Quadriga Capital, the Frankfurt-based midmarket firm, is raising $120 million (€102 million) for its second Russia-focused fund, Quadriga Capital Russia Private Equity Fund II. Max Römer, the firm’s managing partner, told PEO that the firm had already raised $90 million and expected to complete the fundraising next month.
The new fund will pursue a similar investment strategy to Quadriga’s previous Russian fund, which since 1995 has invested $80 million in 16 midmarket companies in the St Petersburg, Moscow and Nizhni Novgorod regions. The fund has returned a money multiple of 2.5 to its investors.
Fund II has so far received investments from bodies including the European Bank for Reconstruction and Development (EBRD), the World Bank, the German investment and development organisation DEG, and Vienna’s Investkredit. It has also begun investing by buying a portfolio of Russian companies including a manufacturer of plastic containers, a chain of car servicing workshops, a tour operator and a software development company.

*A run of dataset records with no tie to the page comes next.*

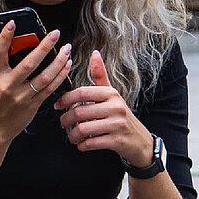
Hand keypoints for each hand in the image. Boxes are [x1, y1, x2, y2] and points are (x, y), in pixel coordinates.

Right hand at [0, 21, 70, 137]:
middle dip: (44, 47)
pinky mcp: (33, 104)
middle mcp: (8, 85)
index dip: (5, 37)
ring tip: (66, 49)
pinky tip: (66, 65)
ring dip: (58, 62)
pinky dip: (60, 76)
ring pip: (44, 76)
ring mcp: (22, 96)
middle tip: (55, 34)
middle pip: (29, 63)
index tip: (13, 23)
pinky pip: (50, 88)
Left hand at [56, 50, 155, 166]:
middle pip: (80, 112)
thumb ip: (100, 76)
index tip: (58, 106)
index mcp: (111, 94)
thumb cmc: (121, 116)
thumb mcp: (112, 95)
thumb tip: (95, 53)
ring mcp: (117, 124)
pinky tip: (82, 144)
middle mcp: (116, 107)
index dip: (65, 99)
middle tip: (62, 124)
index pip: (82, 92)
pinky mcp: (117, 141)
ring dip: (72, 135)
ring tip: (72, 137)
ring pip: (84, 129)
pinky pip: (91, 143)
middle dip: (66, 120)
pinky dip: (82, 145)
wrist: (140, 140)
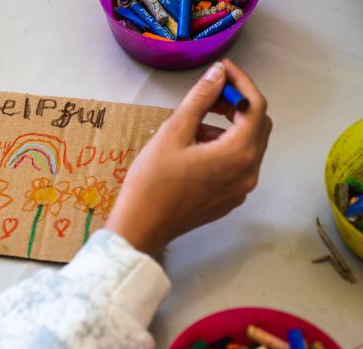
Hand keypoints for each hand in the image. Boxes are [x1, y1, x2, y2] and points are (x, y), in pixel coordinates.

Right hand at [106, 59, 271, 254]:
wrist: (141, 226)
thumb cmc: (152, 180)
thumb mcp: (173, 133)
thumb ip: (200, 99)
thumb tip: (218, 73)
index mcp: (238, 153)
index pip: (255, 106)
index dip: (241, 83)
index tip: (223, 70)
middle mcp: (249, 172)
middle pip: (258, 126)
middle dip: (238, 105)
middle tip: (210, 96)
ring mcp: (241, 189)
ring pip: (248, 146)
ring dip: (229, 128)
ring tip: (193, 126)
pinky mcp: (229, 200)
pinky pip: (237, 166)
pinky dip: (224, 149)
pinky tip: (195, 150)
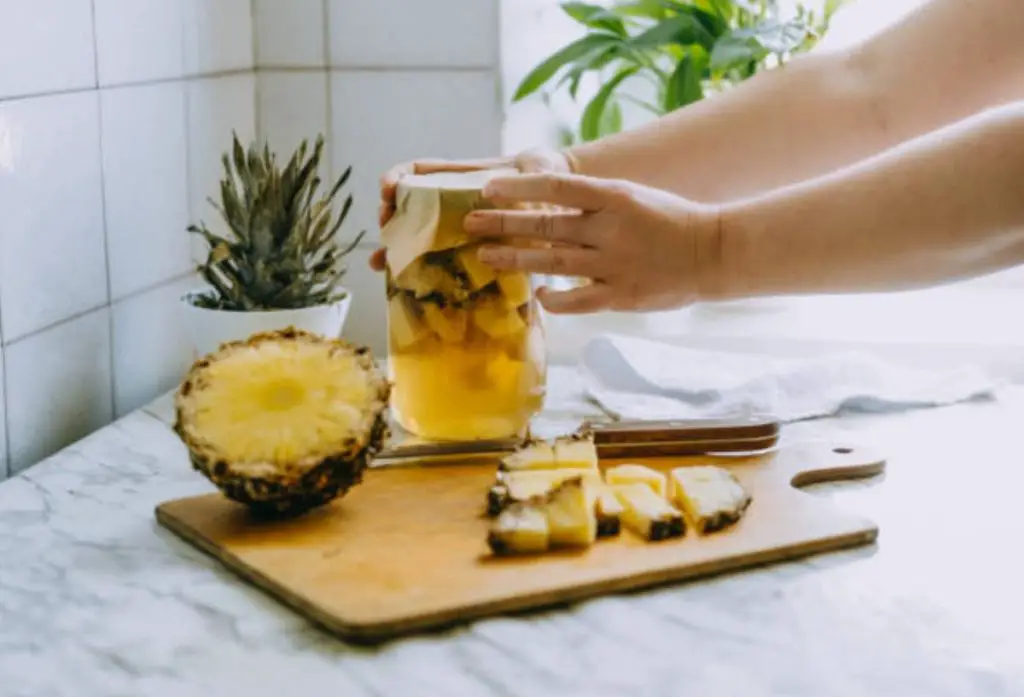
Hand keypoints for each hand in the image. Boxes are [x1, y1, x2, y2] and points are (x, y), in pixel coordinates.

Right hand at [369, 148, 572, 270]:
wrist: (563, 196)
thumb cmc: (548, 177)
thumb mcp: (539, 172)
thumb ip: (534, 179)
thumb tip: (534, 197)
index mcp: (464, 176)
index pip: (419, 172)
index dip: (397, 177)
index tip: (388, 189)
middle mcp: (453, 199)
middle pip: (407, 204)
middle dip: (388, 215)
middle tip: (384, 229)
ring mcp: (457, 224)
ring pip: (414, 233)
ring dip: (393, 246)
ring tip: (380, 263)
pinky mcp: (466, 248)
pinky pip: (434, 258)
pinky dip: (414, 267)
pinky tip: (400, 283)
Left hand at [463, 172, 722, 313]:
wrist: (713, 252)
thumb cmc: (670, 220)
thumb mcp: (632, 196)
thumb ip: (594, 200)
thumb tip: (548, 197)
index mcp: (615, 197)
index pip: (556, 187)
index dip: (519, 187)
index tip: (488, 188)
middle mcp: (610, 229)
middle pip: (546, 225)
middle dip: (504, 223)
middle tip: (470, 222)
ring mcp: (614, 264)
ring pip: (553, 262)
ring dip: (516, 258)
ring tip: (486, 255)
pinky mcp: (621, 295)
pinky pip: (577, 301)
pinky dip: (554, 300)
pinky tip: (537, 297)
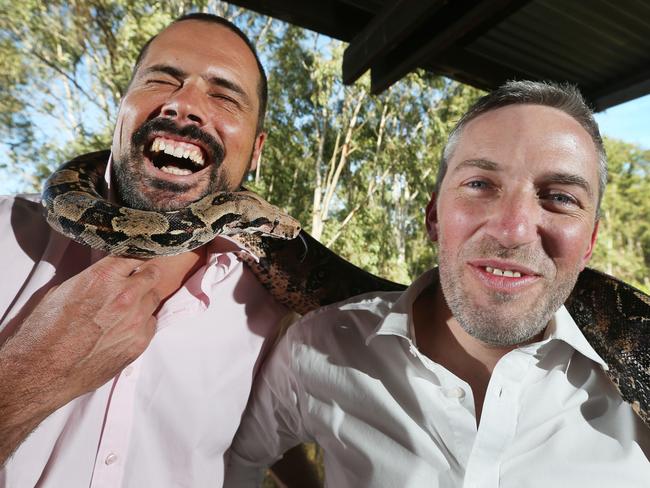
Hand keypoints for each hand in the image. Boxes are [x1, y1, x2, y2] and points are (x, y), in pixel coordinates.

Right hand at [0, 250, 201, 465]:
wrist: (40, 370)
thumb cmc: (44, 329)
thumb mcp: (64, 290)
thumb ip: (94, 278)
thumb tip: (109, 275)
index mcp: (104, 277)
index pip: (136, 253)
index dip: (135, 257)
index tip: (134, 260)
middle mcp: (125, 295)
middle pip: (153, 273)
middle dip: (145, 275)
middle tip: (137, 280)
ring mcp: (136, 320)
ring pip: (154, 299)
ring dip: (144, 299)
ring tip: (126, 309)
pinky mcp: (139, 343)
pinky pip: (151, 323)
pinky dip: (143, 322)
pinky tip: (125, 327)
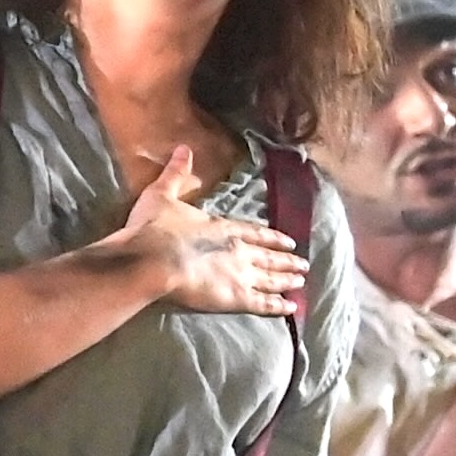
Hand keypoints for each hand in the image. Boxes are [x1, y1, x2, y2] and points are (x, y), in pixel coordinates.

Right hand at [118, 146, 306, 317]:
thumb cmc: (155, 228)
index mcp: (224, 227)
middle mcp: (239, 250)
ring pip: (271, 279)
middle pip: (268, 256)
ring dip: (287, 280)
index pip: (255, 232)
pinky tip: (291, 307)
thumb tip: (183, 148)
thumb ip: (176, 173)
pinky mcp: (234, 298)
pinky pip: (262, 304)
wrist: (151, 260)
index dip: (273, 237)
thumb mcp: (162, 194)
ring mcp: (240, 275)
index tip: (289, 241)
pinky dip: (278, 306)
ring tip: (301, 282)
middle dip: (287, 260)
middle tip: (304, 264)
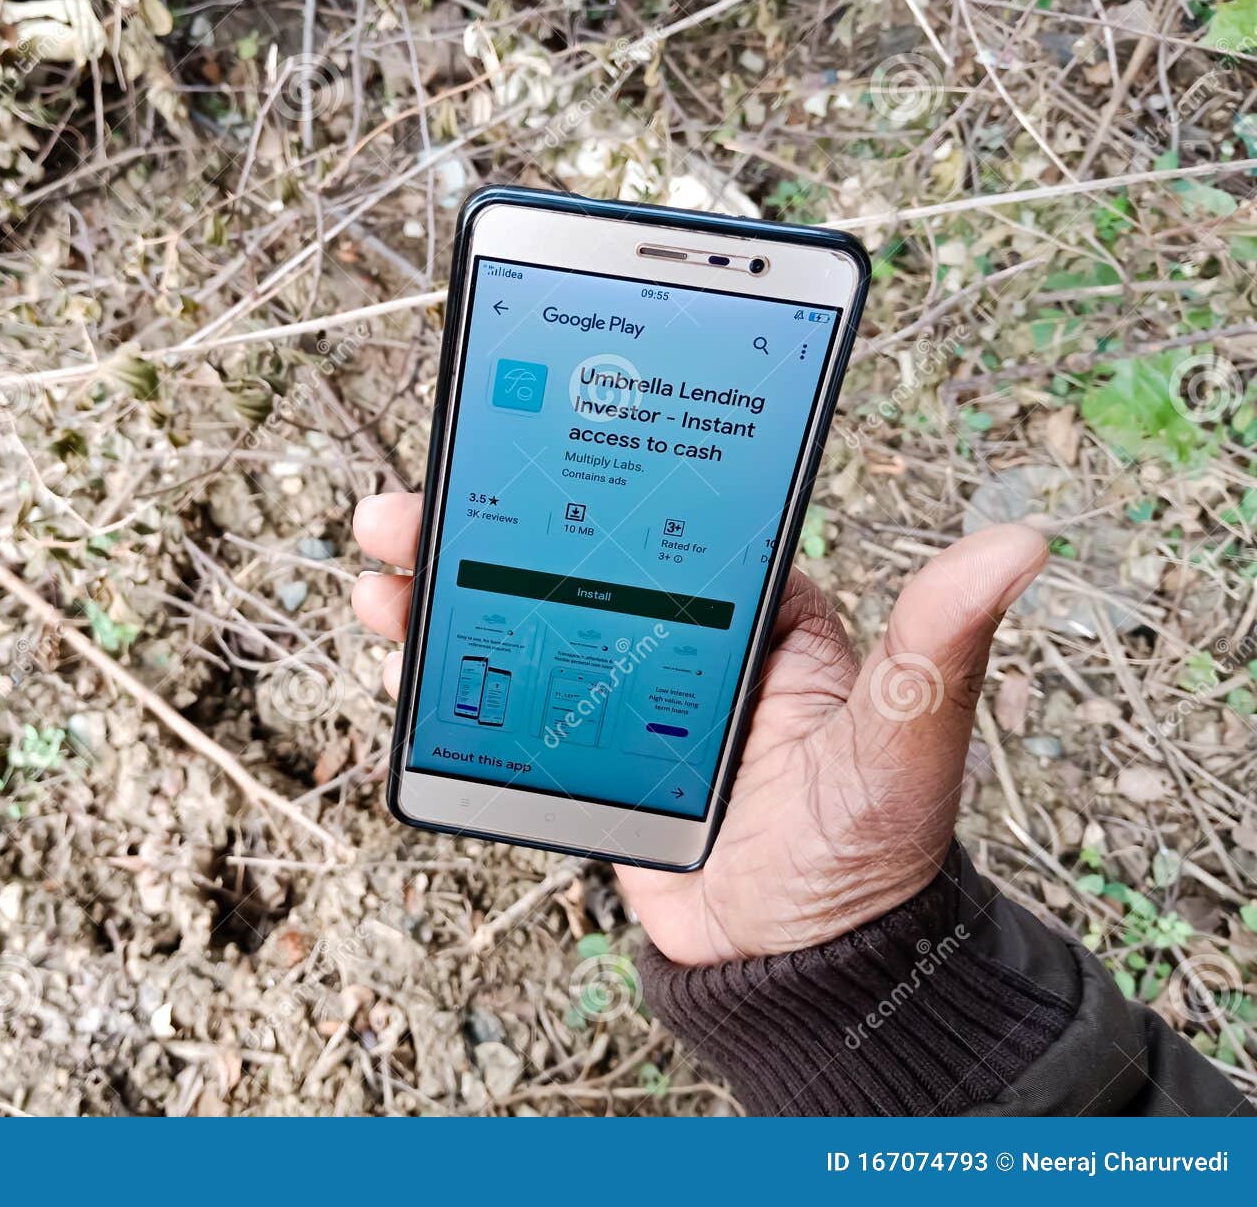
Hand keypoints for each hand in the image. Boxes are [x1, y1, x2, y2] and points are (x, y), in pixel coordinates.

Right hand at [352, 492, 1047, 966]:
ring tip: (384, 573)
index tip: (526, 435)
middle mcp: (679, 638)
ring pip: (515, 617)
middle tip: (410, 507)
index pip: (660, 514)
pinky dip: (446, 671)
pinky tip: (401, 653)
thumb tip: (1018, 543)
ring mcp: (617, 694)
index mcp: (752, 612)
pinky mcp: (574, 753)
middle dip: (480, 522)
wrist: (797, 968)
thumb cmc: (863, 858)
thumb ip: (934, 647)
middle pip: (563, 556)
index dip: (585, 470)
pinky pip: (501, 696)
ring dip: (442, 590)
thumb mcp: (901, 743)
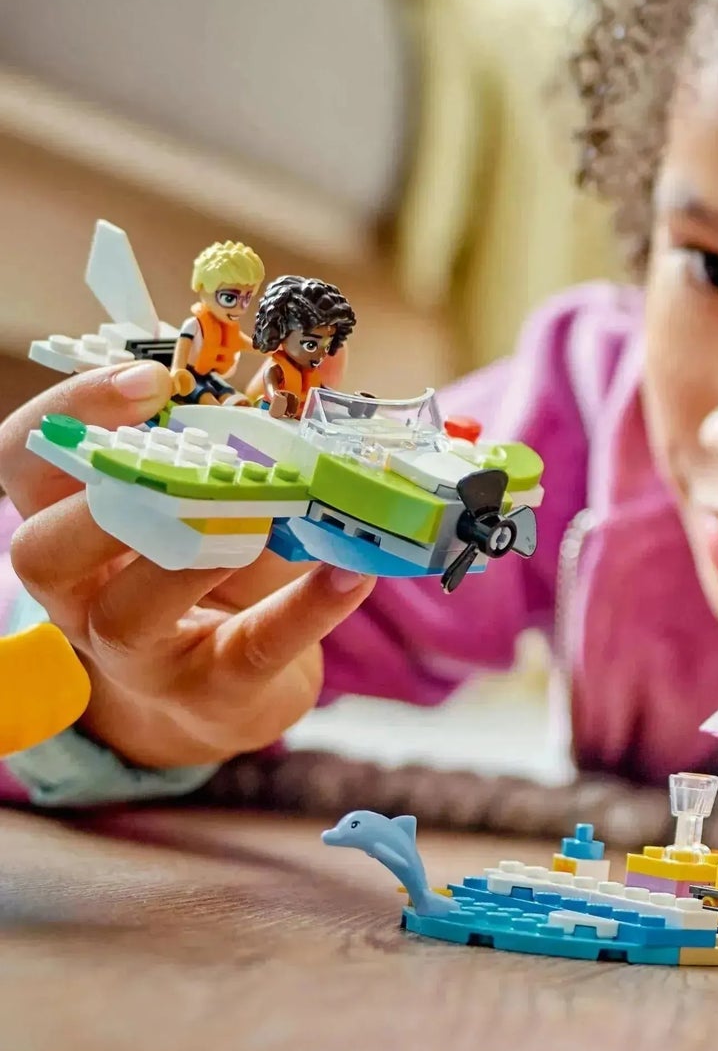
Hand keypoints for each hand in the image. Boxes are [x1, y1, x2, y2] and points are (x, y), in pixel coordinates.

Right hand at [0, 362, 374, 768]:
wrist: (226, 693)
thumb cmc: (216, 571)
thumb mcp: (224, 495)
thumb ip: (261, 429)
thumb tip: (327, 357)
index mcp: (70, 520)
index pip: (27, 460)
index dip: (70, 416)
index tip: (149, 378)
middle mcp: (81, 590)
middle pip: (44, 546)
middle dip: (112, 494)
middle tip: (192, 453)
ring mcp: (135, 651)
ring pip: (129, 611)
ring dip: (197, 553)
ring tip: (266, 511)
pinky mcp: (209, 689)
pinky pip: (249, 649)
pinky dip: (304, 609)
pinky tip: (352, 572)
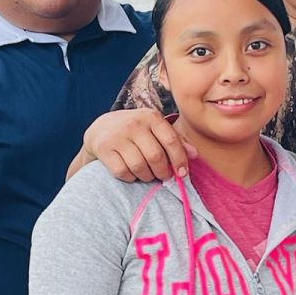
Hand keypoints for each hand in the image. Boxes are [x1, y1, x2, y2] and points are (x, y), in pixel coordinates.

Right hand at [78, 109, 197, 181]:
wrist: (101, 128)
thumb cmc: (135, 131)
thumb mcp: (155, 129)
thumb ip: (176, 140)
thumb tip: (194, 155)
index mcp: (151, 117)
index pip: (171, 141)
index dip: (180, 160)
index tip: (182, 173)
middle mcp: (134, 124)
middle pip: (156, 157)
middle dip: (163, 172)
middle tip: (163, 176)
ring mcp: (117, 136)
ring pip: (139, 166)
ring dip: (146, 176)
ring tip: (147, 175)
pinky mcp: (104, 148)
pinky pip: (122, 172)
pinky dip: (130, 178)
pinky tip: (132, 174)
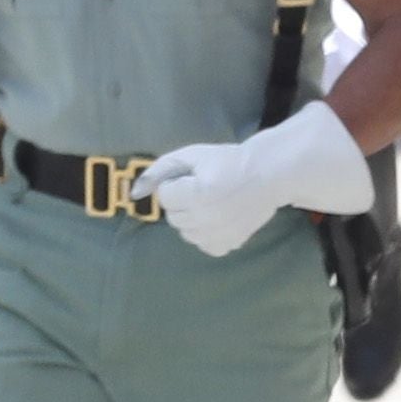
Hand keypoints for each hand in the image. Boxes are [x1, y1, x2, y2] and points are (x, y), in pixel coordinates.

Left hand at [133, 100, 372, 257]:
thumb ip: (158, 172)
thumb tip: (133, 194)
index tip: (193, 178)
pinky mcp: (228, 245)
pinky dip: (205, 233)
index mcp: (199, 193)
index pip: (165, 197)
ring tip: (209, 203)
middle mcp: (208, 218)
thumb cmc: (227, 161)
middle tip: (201, 189)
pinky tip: (217, 218)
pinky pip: (201, 244)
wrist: (267, 176)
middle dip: (181, 201)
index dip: (176, 184)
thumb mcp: (191, 156)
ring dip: (190, 218)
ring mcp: (219, 235)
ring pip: (184, 232)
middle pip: (172, 216)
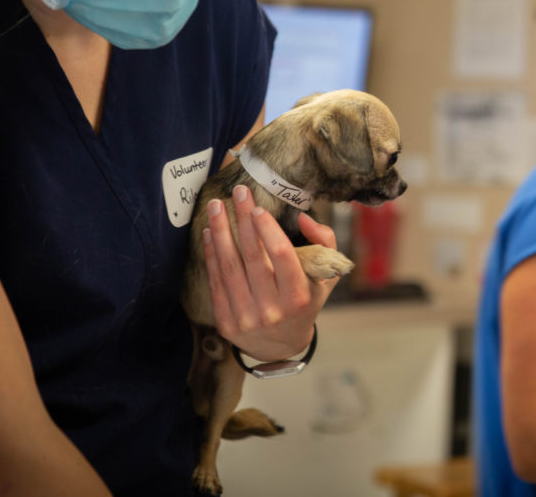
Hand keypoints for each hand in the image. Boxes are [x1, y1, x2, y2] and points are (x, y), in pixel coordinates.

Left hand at [202, 185, 338, 360]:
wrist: (281, 344)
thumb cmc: (306, 301)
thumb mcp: (325, 276)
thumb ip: (324, 242)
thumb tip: (303, 217)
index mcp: (299, 297)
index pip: (282, 257)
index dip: (269, 230)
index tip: (258, 208)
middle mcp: (272, 309)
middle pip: (253, 256)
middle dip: (243, 220)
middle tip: (237, 192)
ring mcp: (246, 317)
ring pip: (230, 266)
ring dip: (220, 232)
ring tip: (215, 206)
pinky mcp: (225, 321)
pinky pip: (216, 281)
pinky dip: (211, 254)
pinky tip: (210, 232)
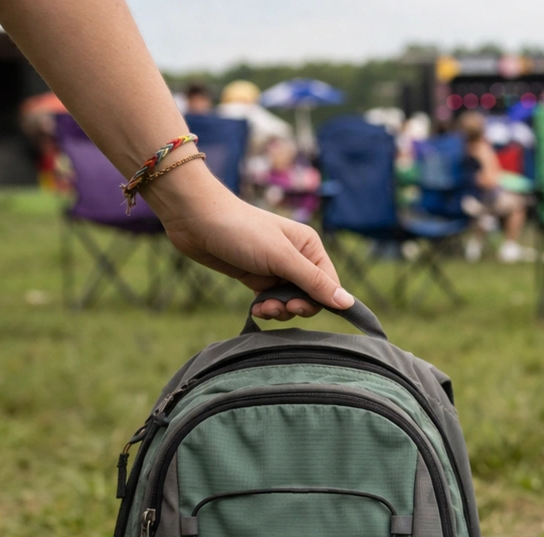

Quadriga was selected by a G7 programme to invest in privatized Russian companies in 1995, explains Römer: “When Russia collapsed at the beginning of the 1990s, there was a question of how the EBRD could get money into the country.”
The bank decided to work through local banks to invest rebuild smaller companies and make investments in large corporations from its own balance sheet. For midmarket companies, it decided to provide capital through specialist investors and private equity firms. Quadriga was selected to invest in the St Petersberg region, and later also won the tender for central Russia.
As part of the agreement, the firm’s operating expenses in Russia are paid by the German government.